Süt ve süt ürünleri tüketemeyen ya da tercih etmeyen tüketici grupları için ise, doldurma alternatifi vegan ürünler diğer kategorilerde olduğu gibi bu kategoride de oldukça büyüyen bir pazara sahiptir. Tüketicilerin bir kısmının bitkisel kaynaklı ürünlerin daha sağlıklı algısına sahip olması bu pazardaki yenilikçi tatların artmasını da teşvik etmektedir. Badem ve hindistan cevizi sütünün kullanıldığı ürünler bu grubun önde gelen çeşitleri arasındadır. Fındık yağı ve kakao ile de zenginleştirilmiş çeşitler tüketicilere hayvansal kaynak içermeyen alternatifler sunmaktadır.
Ayrıca iş ve gündelik hayatın yoğun sürecinde “hareket halinde tüketime uygun” küçük porsiyonlu ürünlerin de pazardaki payı artmaktadır.
Trendler arasındaki bir diğer başlığımız “uluslararası lezzetleri keşfetmek”. Lezzet faktörü her zaman için tüketicinin tercihini etkileyen en önemli faktörlerden biridir. Büyük markalar, tüketicide heyecan yaratmak için, formüllerinde bölgesel hammaddelerin kullanıldığı otantik lezzetler oluşturmaktadırlar. Örneğin Ortadoğu için oldukça önemli bir konumda olan deve sütü, dondurma formülünde kullanılmış, bölgesel bir nitelik taşırken aynı zamanda da bağışıklığı güçlendirici vurgusu ile de tüketicinin ilgisini çekmeyi başarmıştır.
“Karmaşık olmayan içerikler” ise yine üretici firmalar tarafından yenilikçi bir kategori olarak sunulmuştur. Tüketici, tercih edeceği bir ürünün içeriğinde mümkün olduğu kadar az ve aynı zamanda da bilindik hammaddeler görmek istemektedir. Bu yalın içerik, tüketiciler gözünde masum ürün algısını oluşturmaktadır.

Tüm bu yaklaşımların yanında, oldukça artan sosyal medya kullanımı da trendlerde belirleyici bir faktör haline gelmeye başlamıştır. Tüketiciler görsel anlamda farklı renklerde, ilgi çekici bir forma getirilmiş ürünü tercih ederek, sosyal medyada paylaşım yapmak için isteklidir. Özellikle genç tüketici kitlesinde, görselliğin tüketim tercihinde büyük bir etken olduğu araştırmalarda belirtilmiştir. Üretici firmalar sosyal medyanın bu güçlü paylaşım ayağını kullanmak için de birbirinden farklı ve dikkat çekici tasarımlar ile raflarda yerini almaktadırlar.
Trendlere genel olarak baktığımızda ise, öne çıkan tat ve aromaların başında her zaman olduğu gibi yine çikolata ve çikolatanın yaban mersini, fındık ve vanilya ile kombinlerini görmekteyiz. Aynı zamanda haşhaş gibi bitkisel tohum içeren ürünler de görsel olarak ve ürünün tadında fark yaratmaktadır.

Kayıtlı bilgiler:
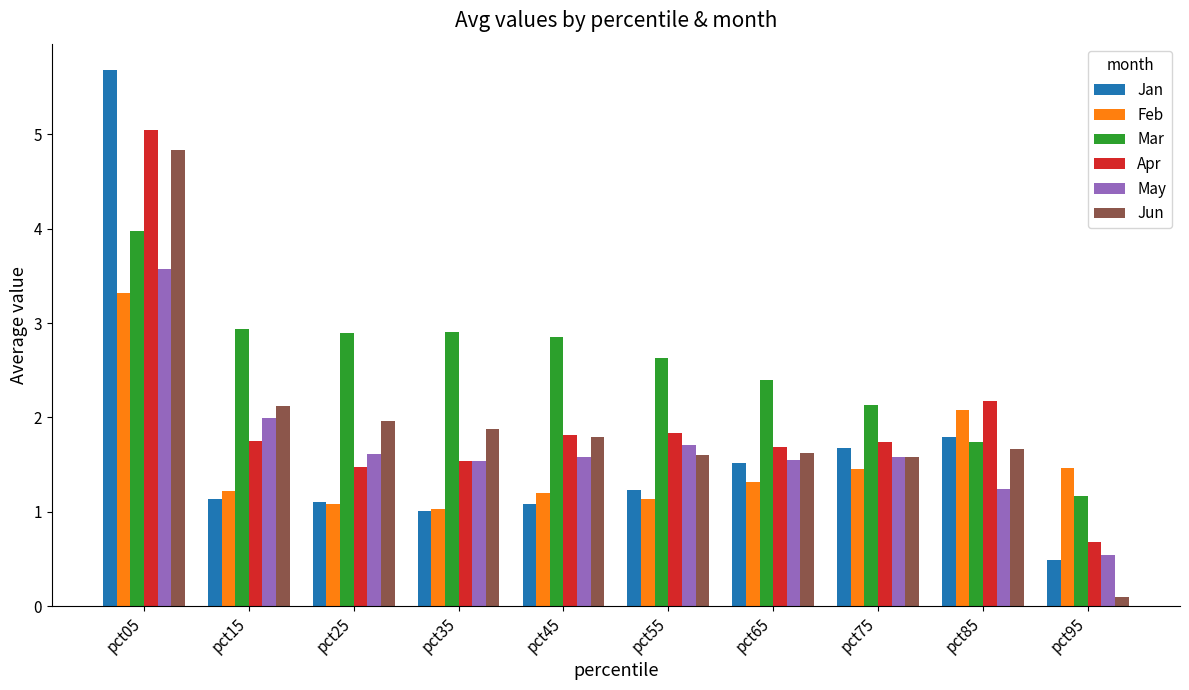

What is the highest value of the Jun series?

4.8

Bilgileri kullanarak:
- A) Belge bölümünde "Trendler arasındaki bir" ifadesinden "ilgisini çekmeyi başarmıştır." ifadesine kadar uzanan kısmı değiştirmeden geri verin.
- B) Lütfen belge bölümündeki şu cümleyi İngilizceye çevirin: "Lezzet faktörü her zaman için tüketicinin tercihini etkileyen en önemli faktörlerden biridir."

Çözümler:
- A)
Trendler arasındaki bir diğer başlığımız “uluslararası lezzetleri keşfetmek”. Lezzet faktörü her zaman için tüketicinin tercihini etkileyen en önemli faktörlerden biridir. Büyük markalar, tüketicide heyecan yaratmak için, formüllerinde bölgesel hammaddelerin kullanıldığı otantik lezzetler oluşturmaktadırlar. Örneğin Ortadoğu için oldukça önemli bir konumda olan deve sütü, dondurma formülünde kullanılmış, bölgesel bir nitelik taşırken aynı zamanda da bağışıklığı güçlendirici vurgusu ile de tüketicinin ilgisini çekmeyi başarmıştır.

- B) The flavor factor is always one of the most important factors influencing the consumer's choice.